Don Soifer: As you know very well, this is a watershed moment for school choice and the country. So the school choice movement for all of its strengths has never particularly focused on the supply side. This is a strong supply side solution, so we’re getting a lot of interest from other states that have new school choice programs that families can take advantage of. When we hear from colleagues in states that have passed these amazing new school choice programs, there’s a real opportunity for them to get this right and at a time that some of the micro schools out there, like Prenda, are starting to a lot of attention.
Brian McGrath: Can you give me a quick definition of what is a microschool? Most people have never heard of it.
Don Soifer: So the original one-room school houses were microschools. There are no hard and fast rules about what a microschool is. We focus on multi-family learning arrangements. So if a family as a homeschooler, we’re always happy to help them with anything that we can do, but we are particularly focused on multi-family arrangements. And the thing about microschooling is that it doesn’t have that whole institutional level of bureaucracy that adds to the overhead and also adds to the inflexibility of a system. So microschools have to be built to focus on the needs of the specific learners that they’re looking to address. I do just want to say that Nevada is just a testament to EdChoice, and prior to that the Friedman Foundations. Just a unique and incredible commitment to the long-haul movement building for educational freedom for pluralism and education for school choice, but EdChoice really understands that this is about people, this is about families, and this is about relationships.
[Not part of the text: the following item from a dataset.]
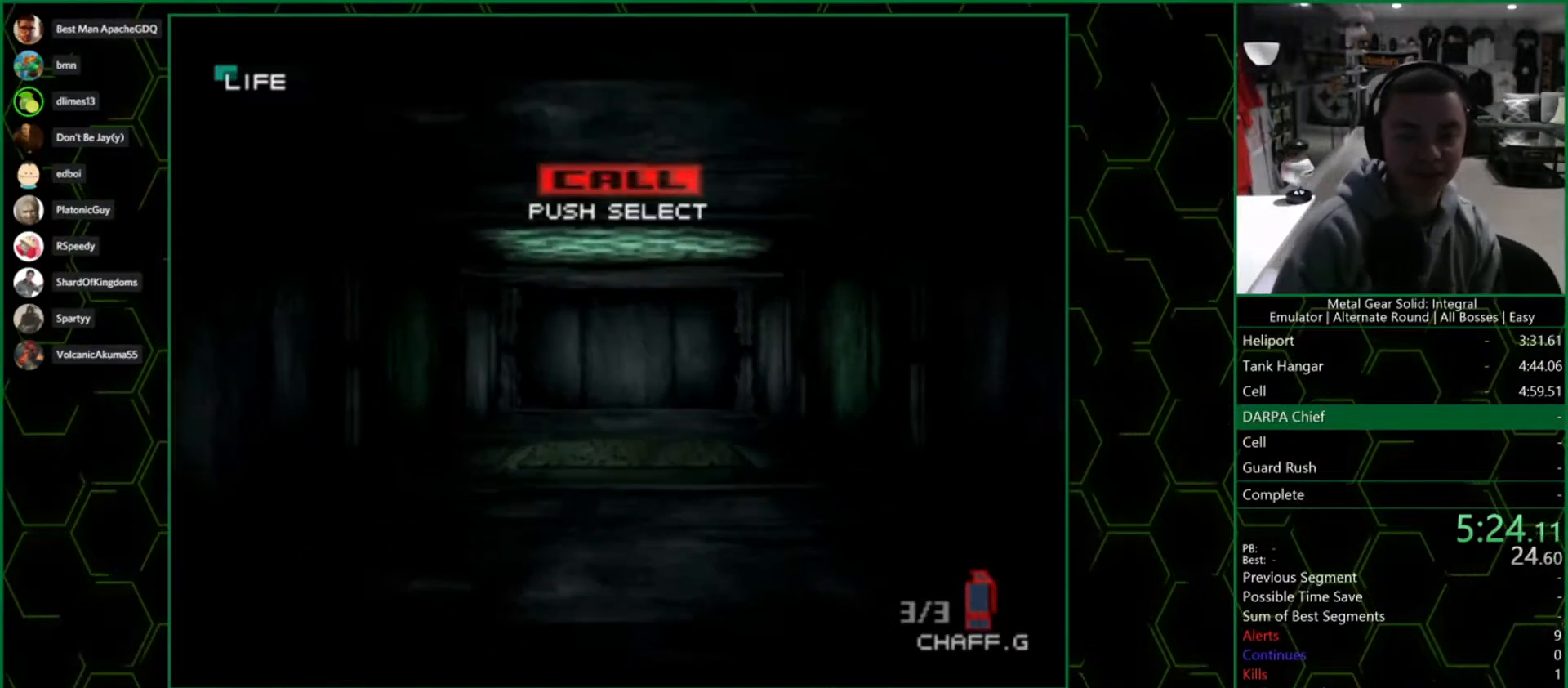
{"buttons": ["CIRCLE"], "left_stick": "up", "right_stick": "center", "events": [[83, "CIRCLE", "up"], [200, "CIRCLE", "down"], [233, "CIRCLE", "up"], [333, "CIRCLE", "down"], [450, "CIRCLE", "up"], [467, "CIRCLE", "down"]]}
So from the beginning with its gold standard of research and its commitment to movement building and making people really understand why school choice works for everybody, Nevada is case-in-point as to why that process of moving forward and the partnerships and their friendships. Robert Enlow and Michael McShane and everyone at EdChoice, and Leslie Hiner especially, are always right at the other end of a phone when challenges come up. And those are the sort of true organic relationship building opportunities that really build movements, and I think really have led to a point where Nevada is where it is in the trajectory now, where the broad school choice watershed moment that we’re seeing nationally is going on. And I just have nothing but great things to say about EdChoice’s role in fostering all of it.
Brian McGrath: As the old Kenny Rogers song, The Gambler, wisely advises you never count your money while you’re sitting at the table. There’ll be time enough for counting when the dealing’s done. The story of school choice in Nevada certainly has elements of that song. Perhaps after the sudden and bold passage of universal choice in 2015. The school choice movement started counting our winnings while we were still sitting at the table. However, Nevada stands as a showcase for the Educational Freedom Movement that thinking and betting big can pay off. The universal ESA, while ultimately not implemented due to a court ruling, showed the movement that you could pass a universal program. It’s hard to believe that West Virginia, which passed its own universal ESA program in 2021 and where EdChoice has been an active member in supporting local partners for the past several years, was not influenced by the Nevada story.
Nevada also shows us that persistence and pushing the envelope on new ideas can lead to outcomes that we didn’t even think about. Currently, North Las Vegas, Nevada is now a prime example of a positive partnership between public and private sectors, provided a crucial experiment in pod learning that is transforming a previously underserved community. Back in 2015, no one was talking about pod learning, but in 2021, Nevada is in a leadership spotlight again. What will be the next educational jackpot won? No one knows for sure, but if I were a gambling man, I would put my chips on school choice and its many current, and perhaps even new forms, continuing to spread all over the country.